WHAT THE EXERCISE ASKS
Leave out the pictures, and print exactly the lines from the one holding "Объем жилищных кредитов" through the last line of the material.

________

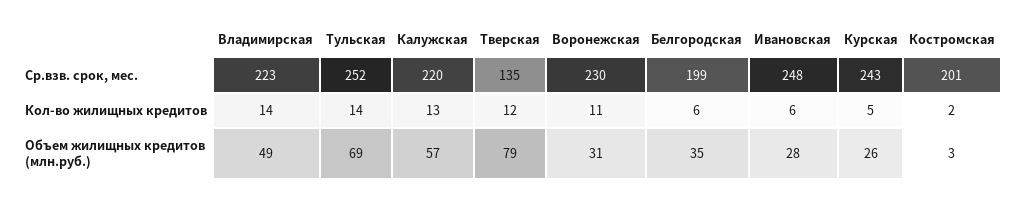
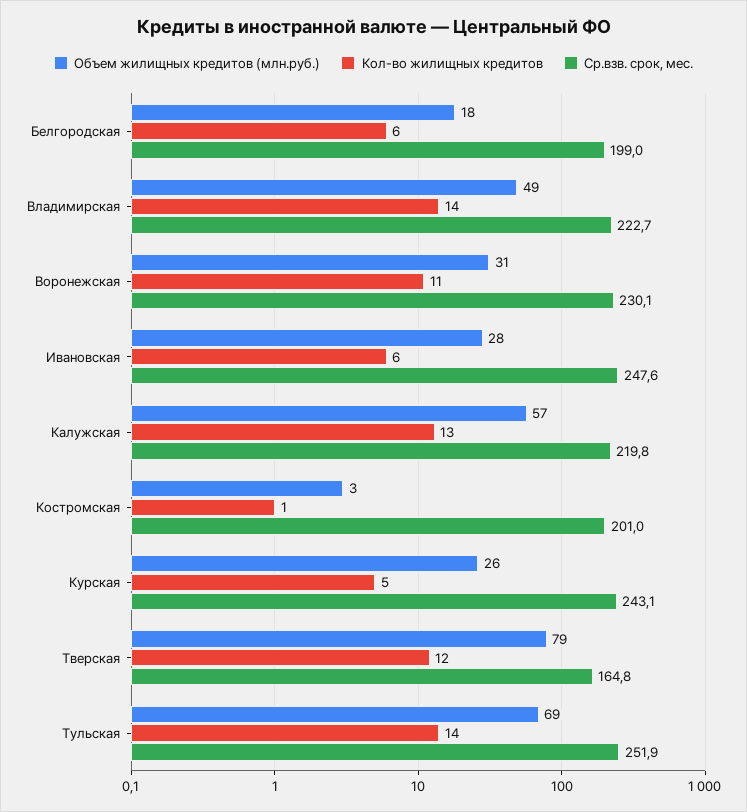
Ср.взв. срок, мес., Тверская: 135 -> 164.8
Кол-во жилищных кредитов, Костромская: 2 -> 1
Объем жилищных кредитов (млн.руб.), Белгородская: 35 -> 18

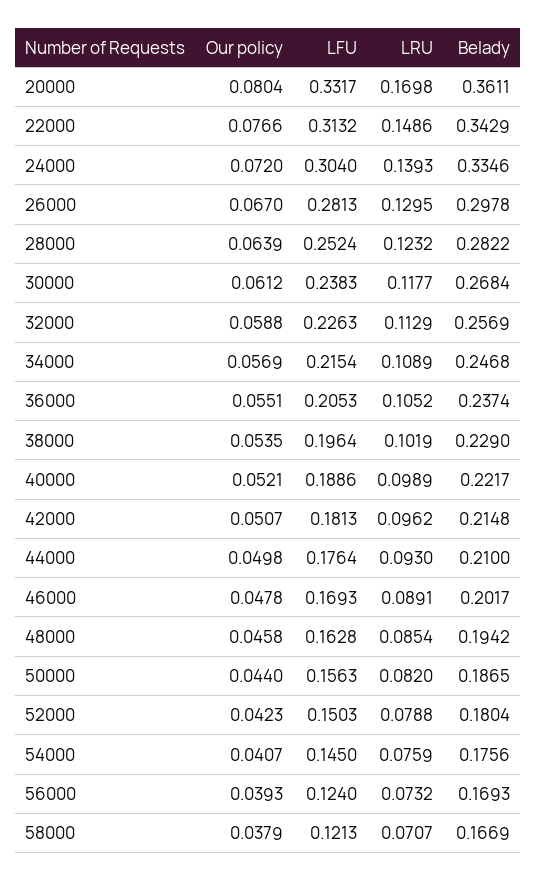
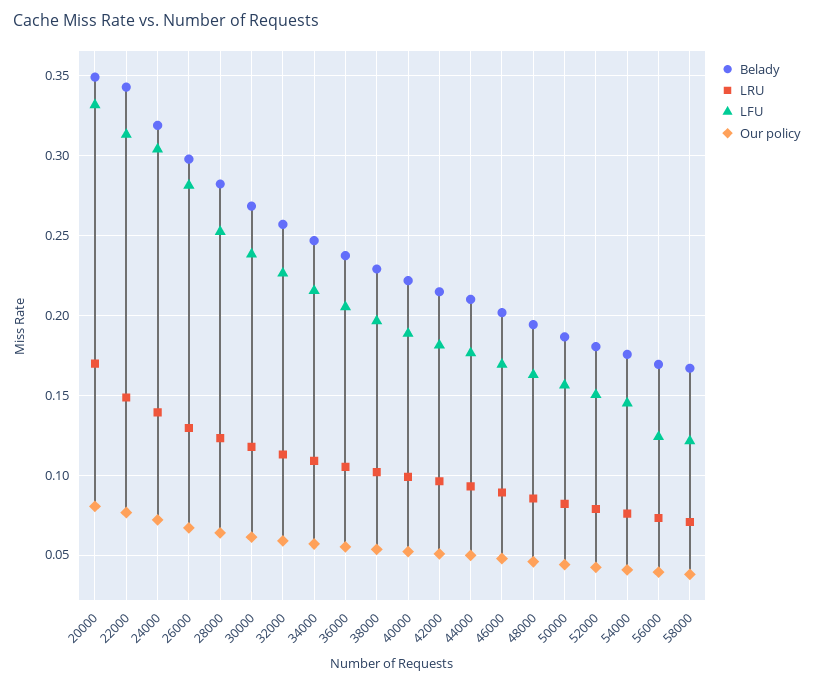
Belady, 20000: 0.3611 -> 0.35
Belady, 24000: 0.3346 -> 0.32

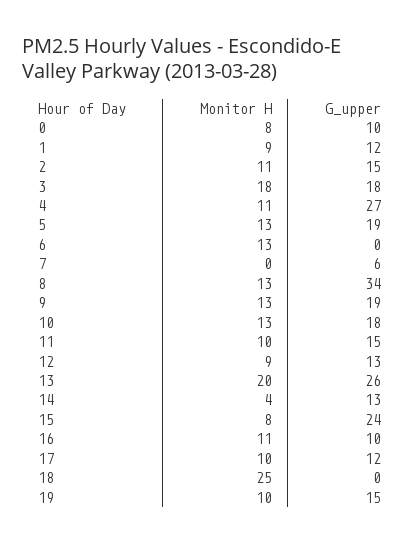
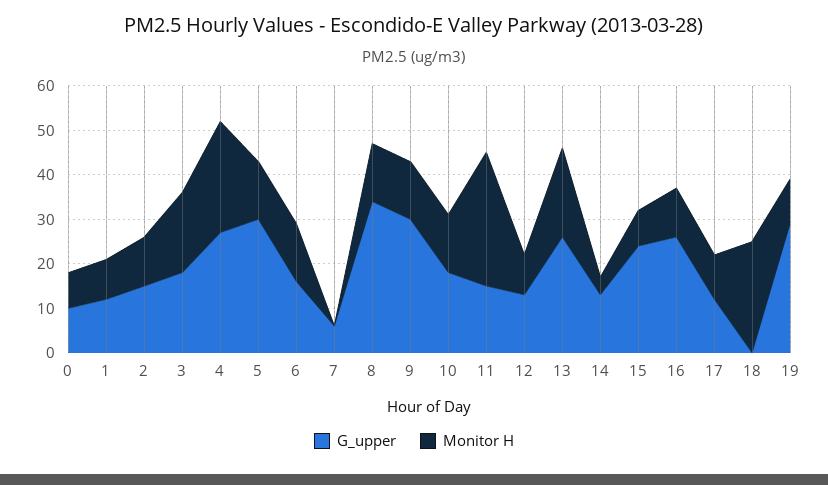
Monitor H, 4: 11 -> 25
G_upper, 5: 19 -> 30
G_upper, 6: 0 -> 15
G_upper, 9: 19 -> 30
Monitor H, 11: 10 -> 30
G_upper, 16: 10 -> 25
G_upper, 19: 15 -> 30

________

PROBLEM SOLUTION
Объем жилищных кредитов (млн.руб.), Белгородская: 35 -> 18

Belady, 20000: 0.3611 -> 0.35
Belady, 24000: 0.3346 -> 0.32

Monitor H, 4: 11 -> 25
G_upper, 5: 19 -> 30
G_upper, 6: 0 -> 15
G_upper, 9: 19 -> 30
Monitor H, 11: 10 -> 30
G_upper, 16: 10 -> 25
G_upper, 19: 15 -> 30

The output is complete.